▸ **What is needed**: Print the listing exactly as it stands, and skip any pictures in it.

[Dataset section — start]

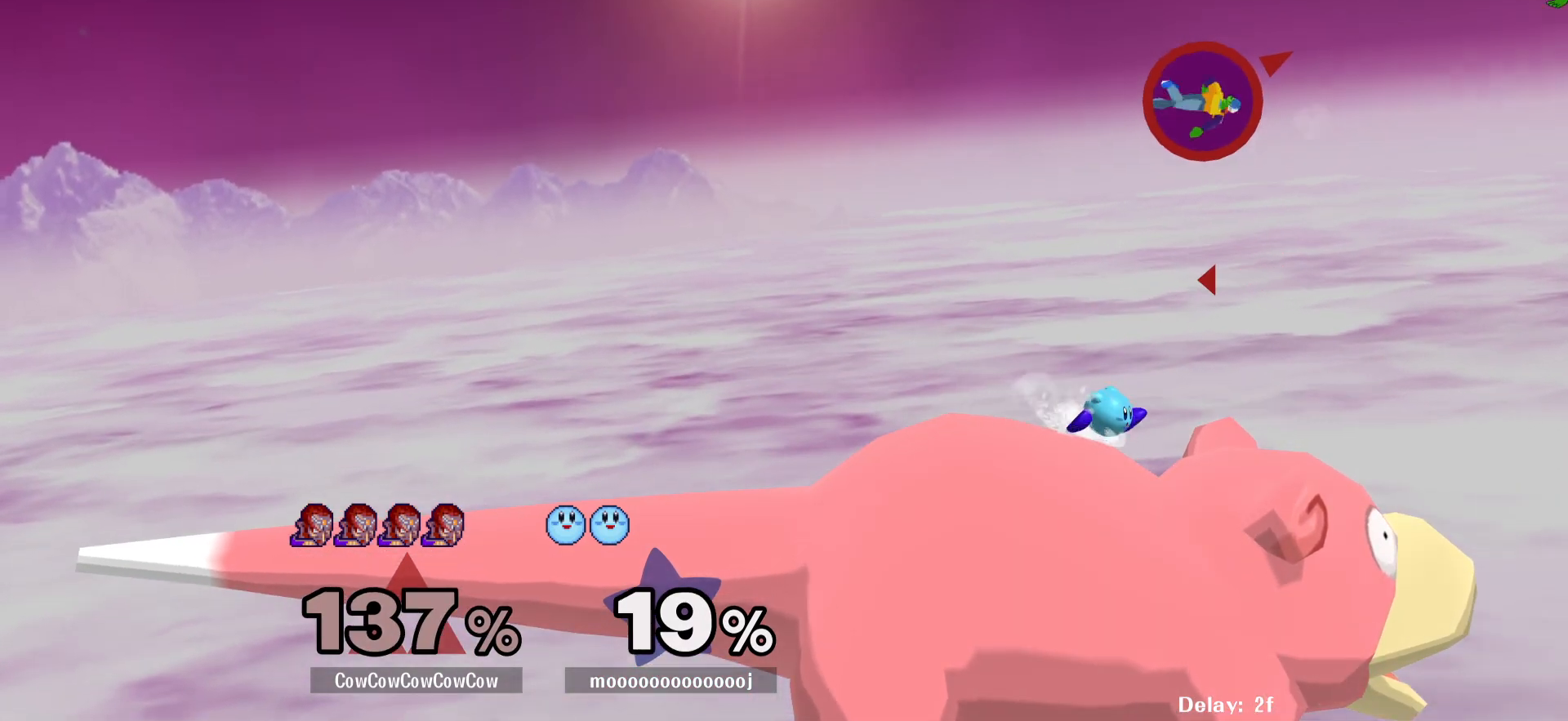
{"buttons": [], "events": [[67, "DPAD_LEFT", "down"], [217, "Y", "down"], [250, "C_UP", "down"], [300, "Y", "up"], [367, "C_UP", "up"], [483, "DPAD_LEFT", "up"]]}
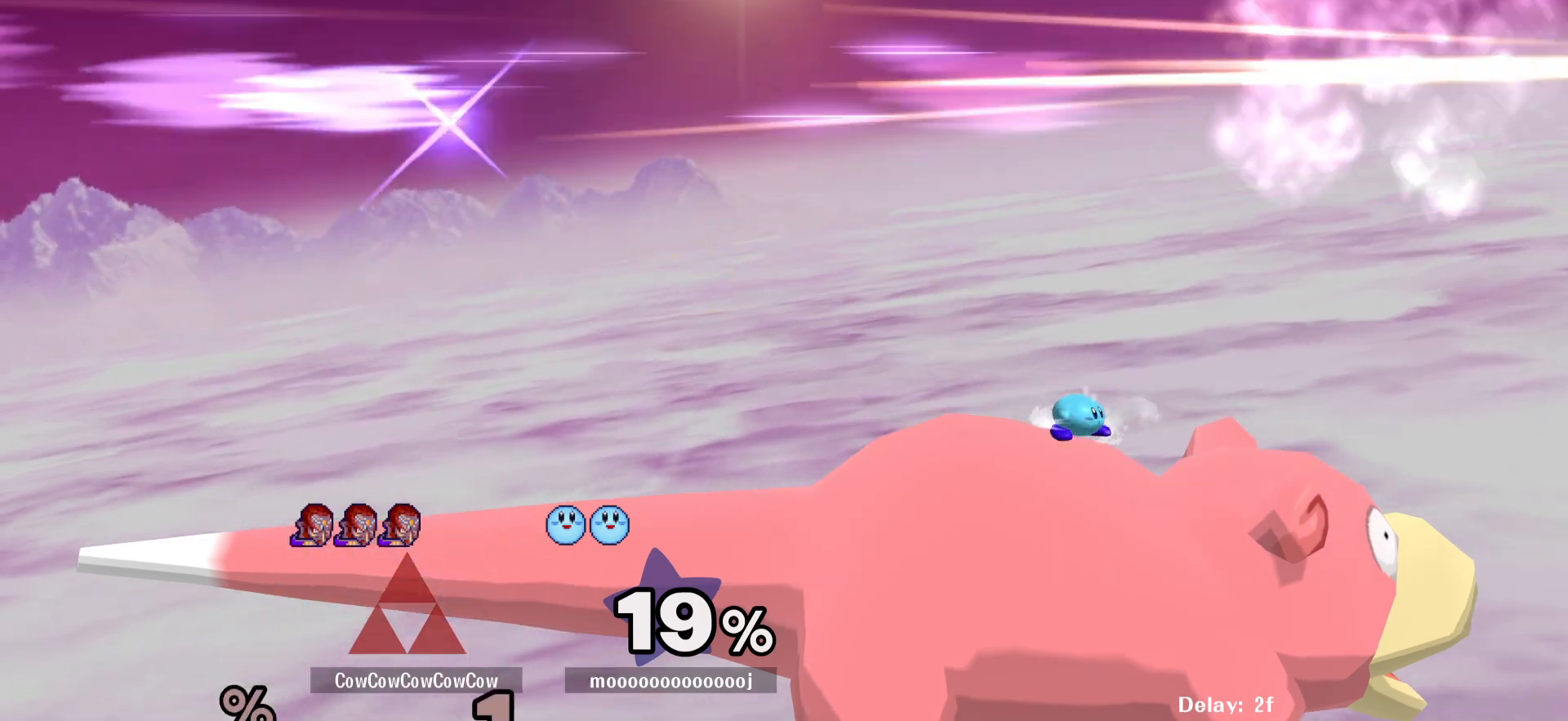
{"buttons": ["Z", "DPAD_UP", "DPAD_RIGHT"]}
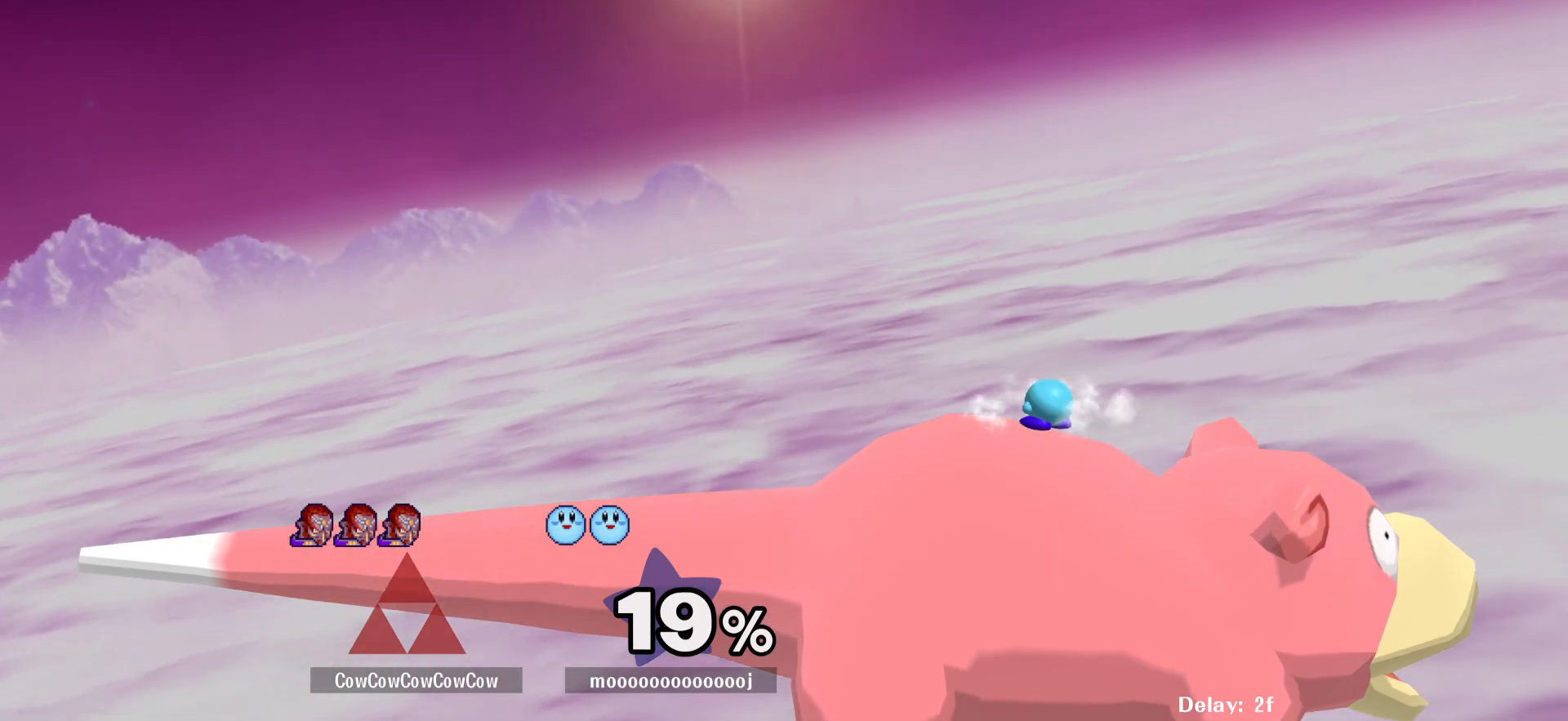
{"buttons": ["DPAD_RIGHT"], "events": [[17, "B", "down"], [17, "X", "down"], [50, "DPAD_RIGHT", "up"], [50, "DPAD_UP", "up"], [50, "X", "up"], [50, "Z", "up"], [67, "L1", "down"], [83, "B", "up"], [150, "DPAD_LEFT", "down"], [150, "DPAD_UP", "down"], [167, "DPAD_LEFT", "up"], [200, "L1", "up"], [200, "X", "down"], [217, "B", "down"], [233, "DPAD_UP", "up"], [283, "B", "up"], [283, "X", "up"], [467, "DPAD_RIGHT", "down"]]}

[Dataset section — finish]

▸ **Task solution**:
{"buttons": [], "events": [[67, "DPAD_LEFT", "down"], [217, "Y", "down"], [250, "C_UP", "down"], [300, "Y", "up"], [367, "C_UP", "up"], [483, "DPAD_LEFT", "up"]]}
{"buttons": ["Z", "DPAD_UP", "DPAD_RIGHT"]}
{"buttons": ["DPAD_RIGHT"], "events": [[17, "B", "down"], [17, "X", "down"], [50, "DPAD_RIGHT", "up"], [50, "DPAD_UP", "up"], [50, "X", "up"], [50, "Z", "up"], [67, "L1", "down"], [83, "B", "up"], [150, "DPAD_LEFT", "down"], [150, "DPAD_UP", "down"], [167, "DPAD_LEFT", "up"], [200, "L1", "up"], [200, "X", "down"], [217, "B", "down"], [233, "DPAD_UP", "up"], [283, "B", "up"], [283, "X", "up"], [467, "DPAD_RIGHT", "down"]]}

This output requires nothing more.